‘Siyasi’ hallerimizin içinde yer aldığı dizilerin sayısı öyle fazla değildir. Biraz ‘sol soslu’ olanlar son zamanlarda ,’sağdan bakış’lı olanlar görülmektedir. Benim de yaşamım bu ‘siyasi hallerimizin’ inişli çıkışlı dönemlerinden birine denk gelmiştir. Hapislikleri görmüş bir ailenin ferdiyim. Bir dönemin hikayelerinin rotatiflerinde büyüdüm. Sonra büyüdük, etrafımızda yaşananları gördük ve duyduk. Bu köşede yeri geldiğinde yazdım; bizdeki hikaye bolluğu ‘Escobar’a taş çıkartır. Osman Sınav imzalı bir ‘Yalnız Kurt’ başlayacak. Fragmanı izledim. Bir resim geçit yapıyor; Abdi İpekçi, Uğur Mumcu suikastları yanı sıra Deniz Gezmiş görüntüsü, Kore Savaşı da var, Dağlıca şehitleri, Eşref Bitlis suikastı edilmesi de var... Bazı sözcükler ‘Acımasız Canavar Golyat’... Sanki hepsi birer ‘Kod’... Sordum Osman Sınav’a...
‘1956’dan bugüne bir hikaye’
“Tüm bunlara tek bir cümlem var. 1956’dan beri yani Türkiye’nin NATO’ya girişinden beri benim ülkemde neler oldu, neden oldu? Golyat ve etrafındakiler neden durdurulamıyor? Türkiye tam bağımsızlık yolunda ihanetlerle durduruluyor.. Her şeye rağmen, yürüyebilmemiz için, ihtiyacımız olan duruşu ve karakteri arayışımdır bu dizi.” Sınav’ın söyledikleri.

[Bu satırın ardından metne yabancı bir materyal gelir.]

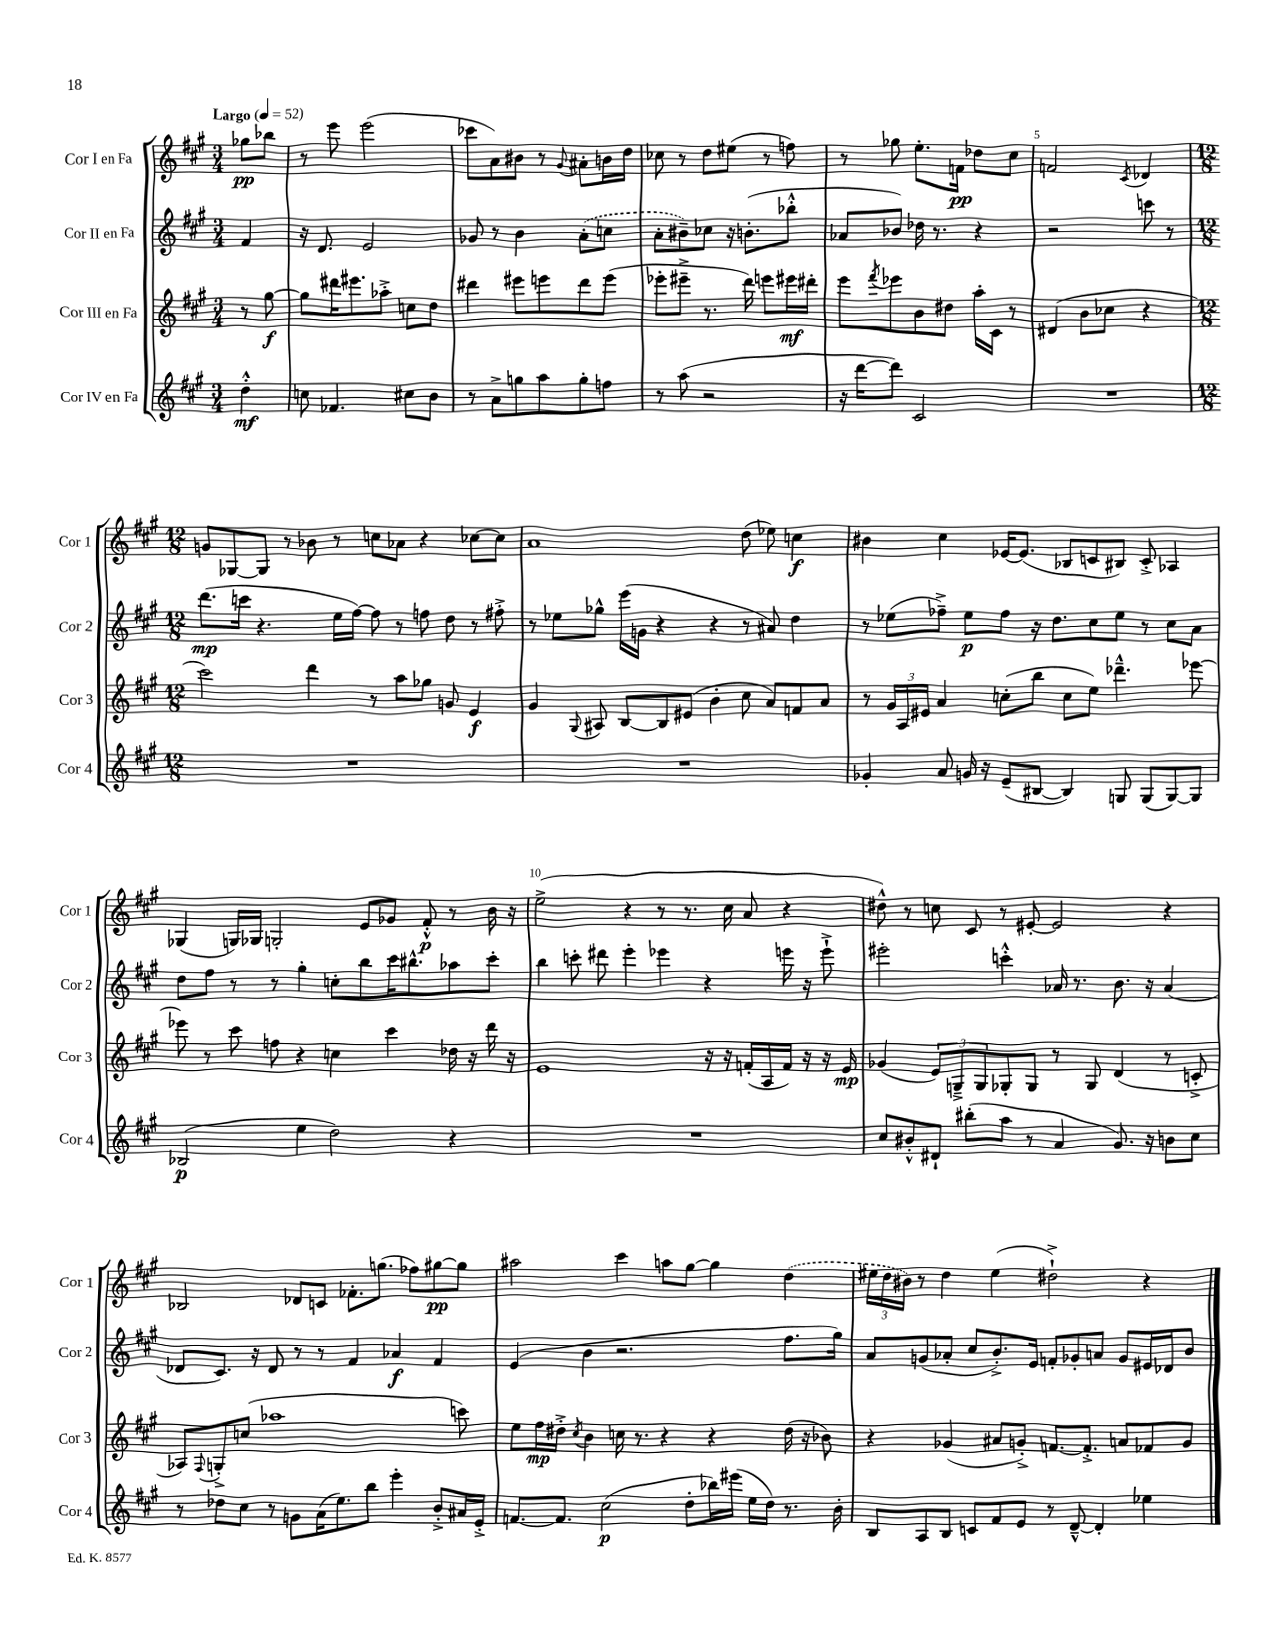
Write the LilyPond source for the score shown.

<<
\new StaffGroup <<
\new Staff = "s0" \with { instrumentName = "Cor I en Fa" shortInstrumentName = "Cor 1" } {
    \clef treble \key a \major \numericTimeSignature \time 3/4 \partial 4 \tempo "Largo" 4 = 52
    ges''8\pp bes''8 |
    r8 e'''8 e'''2( |
    ces'''8 a'8) bis'8 r8 \appoggiatura { gis'8 } ais'8-. b'16 d''16 |
    ces''8 r8 d''8 eis''8( r8 f''8) |
    r8 ges''8 e''8.-. f'16\pp des''8 cis''8 |
    f'2 \acciaccatura { cis'8 } des'4 |
    \numericTimeSignature \time 12/8 g'8 ges8~ ges8 r8 bes'8 r8 c''8 aes'8 r4 ces''8~ ces''8 |
    a'1 d''8( ees''8) c''4\f |
    bis'4 cis''4 ees'16~ ees'8.( bes8 c'8 bis8) c'8-.-> aes4 |
    ges4( g16) ges16 g2-. e'8 ges'8 fis'8-.-^\p r8 b'16 r16 |
    e''2->( r4 r8 r8. cis''16 a'8 r4 |
    dis''8-^) r8 c''8 cis'8 r8 eis'8~-. eis'2 r4 |
    bes2 des'8 c'8 fes'8.-. g''8.( fes''8) gis''8~\pp gis''8 |
    ais''2 cis'''4 a''8 gis''8~ gis''4 \once \slurDashed d''4( |
    \tuplet 3/2 { eis''16 d''16 bis'16) } r8 d''4 eis''4( dis''2-!->) r4 \bar "|." |
}
\new Staff = "s1" \with { instrumentName = "Cor II en Fa" shortInstrumentName = "Cor 2" } {
    \clef treble \key a \major \numericTimeSignature \time 3/4 \partial 4
    fis'4 |
    r16 d'8. e'2 |
    ges'8 r8 b'4 \once \slurDashed a'8-.( c''8 |
    a'8-. bis'8--) ces''8 r16 b'8.-.( bes''8-.-^ |
    aes'8 bes'8) des''16 r8. r4 |
    r2 c'''8 r8 |
    \numericTimeSignature \time 12/8 d'''8.\mp( c'''16 r4. e''16 fis''16~) fis''8 r8 f''8 d''8 r8 fis''8-.-> |
    r8 ees''8 ges''8-^ e'''16( g'16 r4 r4 r8 ais'8) d''4 |
    r8 ees''8( fes''8--->) ees''8\p fes''8 r16 d''8. cis''8 ees''8 r8 cis''8 a'8 |
    d''8 fis''8 r8 r8 gis''4-. c''8-. b''8 cis'''16 bis''8.-^ aes''8 cis'''8-. |
    b''4 c'''8-. dis'''8 e'''4-. ees'''4 r4 e'''16 r16 e'''8-!-> |
    eis'''2-. c'''4-.-^ aes'16 r8. b'8. r16 aes'4( |
    des'8 cis'8.) r16 des'8 r8 r8 fis'4 aes'4\f fis'4 |
    e'4( b'4 r2. fis''8. gis''16) |
    a'8 g'8( aes'8-. cis''8 b'8.-.->) e'16 f'8-. ges'8-. a'8 ges'8 eis'16 des'16 b'8 \bar "|." |
}
\new Staff = "s2" \with { instrumentName = "Cor III en Fa" shortInstrumentName = "Cor 3" } {
    \clef treble \key a \major \numericTimeSignature \time 3/4 \partial 4
    r8 gis''8~\f |
    gis''8 dis'''16 eis'''8. aes''8-.-> c''8 d''8 |
    dis'''4 eis'''8 e'''8 dis'''8 e'''8( |
    ees'''8-. eis'''8---> r8. d'''16) e'''8 eis'''16\mf dis'''16-. |
    e'''8 \acciaccatura { fis'''8 } ees'''8 b'8 dis''8 a''16-. cis'16 r8 |
    dis'4( b'8 ces''8 r4 |
    \numericTimeSignature \time 12/8 cis'''2) d'''4 r8 a''8 ges''8 g'8 e'4\f |
    gis'4 \appoggiatura { gis8 } ais8 b8~ b8 eis'8( b'4-. cis''8 a'8) f'8 a'8 |
    r8 \tuplet 3/2 { gis'16 a16 eis'16 } a'4 c''8-.( b''8 c''8 e''8) des'''4.---^ ees'''8~ |
    ees'''8 r8 cis'''8 f''8 r4 c''4 cis'''4 des''16 r16 d'''16 r16 |
    e'1 r16 r16 f'16-.( a16 f'16) r16 r16 e'16\mp |
    ges'4( \tuplet 3/2 { e'8) g8---> g8 } ges8-. ges8 r8 ges8 d'4( r8 c'8-.-> |
    aes8) \appoggiatura { fis8 } g8-.-> c''8( aes''1 c'''8) |
    e''8 fis''16\mp dis''16-.-> \acciaccatura { cis''8 } b'4 c''16 r8. r4 r4 dis''16( r16 bes'8) |
    r4 ges'4( ais'8 g'8-.->) f'8.~ f'8.-.-> a'8 fes'8 g'8 \bar "|." |
}
\new Staff = "s3" \with { instrumentName = "Cor IV en Fa" shortInstrumentName = "Cor 4" } {
    \clef treble \key a \major \numericTimeSignature \time 3/4 \partial 4
    d''4-.-^\mf |
    c''8 fes'4. cis''8 b'8 |
    r8 a'8-> g''8 a''8 g''8-. f''8 |
    r8 a''8( r2 |
    r16 d'''16~ d'''8) cis'2 |
    R2. |
    \numericTimeSignature \time 12/8 R1. |
    R1. |
    ges'4-. a'8 g'16 r16 e'8--( bis8~ bis4) g8 g8( g8~) g8 |
    bes2\p( e''4 d''2) r4 |
    R1. |
    cis''8 bis'8-.-^ dis'8-! bis''8-.( a''8 r8 a'4 gis'8.) r16 b'8 cis''8 |
    r8 des''8 cis''8 r8 g'8 a'16( e''8.) b''8 e'''4-. b'8-.-> ais'16 e'16-.-> |
    f'8.~ f'8. cis''2\p( d''8-. bes''16) eis'''16( e''16 d''16) r8. b'16-. |
    b8 a8 b8 c'8 fis'8 e'8 r8 d'8~---^ d'4-. ees''4 \bar "|." |
}
>>
>>
\layout { \context { \Score \override BarNumber.break-visibility = ##(#f #t #t) barNumberVisibility = #(every-nth-bar-number-visible 5) } }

Altını çizdiği bir ayrıntı daha var, “Hamaset olmayacak.”
Bakalım göreceğiz.
‘DESTAN’; BU İŞLERİ YAPMAYA ALIŞTIK
Dizinin başında, “İslam’ın henüz kucaklamadığı acımasız topraklar” diyerek mesajı başında veriyor. Dönem projesi çekmeye alışıldı. Epey bir sayı oldu. Mekan, özellikle aksiyon çekimler, kostüm vs. konularda bir hazırlıklı olma söz konusu. ‘Destan’da da bu hissediliyor. “Bu belgesel değil, kurgu” diyerek, ‘senaryoların bizlere sunduğu bakış açısı, tartışma burada başlıyor. En çarpıcı örneği ‘Abdülhamit’tir mesela. ‘Destan’ özelinde, belki bir haber kanalında uzmanlar ‘İslam öncesi Türkler’ üzerine bir program yapar ve ‘tarafsız’, ‘ne nedir?’ öğrenme şansımız olur. Bir de şu kadın oyuncuların ‘botokssuz olanlarından’ seçim olsa!